By COLLEEN MCCARTHY
The National Weather Service has issued a heat advisory for much of the central United States.
According to Weather.com, the heat index will top out at 110 degrees this afternoon, with actual temperatures reaching as high as 96 degrees. The heat index is the temperature the body feels when heat and humidity are combined. Peak index readings are expected between 11 a.m. and 6 p.m.
Isolated thunderstorms are also expected this afternoon.
According to the Center for Disease Control and Prevention, nearly 400 people die every year from exposure to extreme heat. Children and the elderly are at an increased risk for illness or death caused by extreme heat.
Recently, OCH Regional Medical Center has seen an increase in heat related medical issues.
“We’ve seen a few people over the last few weeks that have had heat cramps and heat exhaustion,” said Dr. Michael Shaw.
There are a number of health emergencies that can be caused by extended exposure to heat.
“Nausea, vomiting, light-headedness (and) cramps in the major muscle groups are all common symptoms of heat-related injuries,” Shaw said.
The elderly and people working outside are particularly prone to heat exhaustion, caused by excessive loss of water and salt from sweating. Symptoms of heat exhaustion include nausea, heavy sweating, extreme weakness, muscle cramps and fast, shallow breathing.
Heat stroke is the most dangerous heat-related illness. During a heat stroke, the body loses the ability to cool itself down, causing the internal temperature to rise rapidly. Symptoms include hallucinations, chills, confusion and slurred speech. A heat stroke can cause permanent damage or death if not treated immediately.
“People just need to use common sense. Do things that are physically demanding during the cooler parts of the day. Make sure you rehydrate with things like Gatorade or Powerade,” Shaw said. “Return inside to cool off and limit episodes of hard work outside.”

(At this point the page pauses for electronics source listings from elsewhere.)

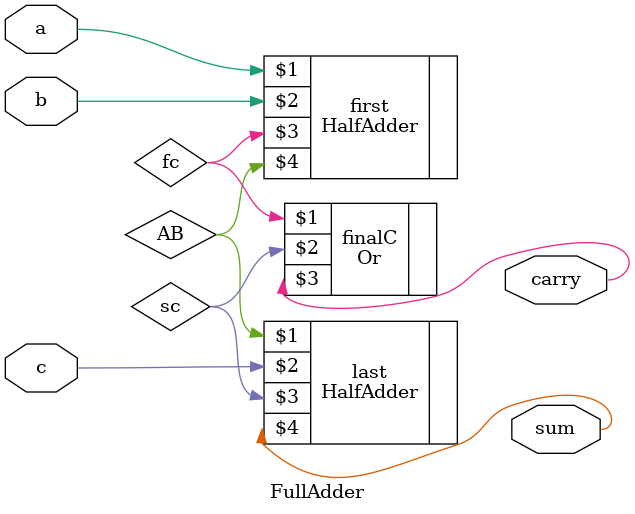
<source format=v>
`include "modules/gates/or.v"
`include "modules/adder/half_adder.v"

`ifndef _FULL_ADDER_V_
`define _FULL_ADDER_V_


module FullAdder(input a,
                 b,
                 c,
                 output carry,
                 sum);
    HalfAdder first(a, b, fc, AB);
    HalfAdder last(AB, c, sc, sum);
    Or finalC(fc, sc, carry);
endmodule
    `endif

</source>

Here are some more tips from the CDC for staying safe in high heat:
While participating in strenuous activity outdoors, drink at least two to four glasses of cool fluids every hour.
Avoid caffeinated or alcoholic drinks.
Never leave a child or pet in the car, even for a minute. The CDC recommends leaving a stuffed animal in the front seat or on the dashboard to remind yourself that your child is in the backseat.
If you don’t have air conditioning, leave windows open and fans on to keep fresh air flowing.
Wear sunscreen on all exposed skin, and reapply regularly throughout the day.
Stay indoors during the hottest part of the day. Movie theaters and libraries are good places to spend an afternoon out of the sun.
Check with elderly neighbors and family members several times during the day.
If someone starts to experience any symptoms of heat-related illness, Shaw recommends they should be into a cooler environment as soon as possible.
“They should be covered in cool towels, specifically around the neck, chest, armpits and over their abdomen,” he said. “Any time they have symptoms, they should seek immediate medical attention, even if it’s just nausea or vomiting.”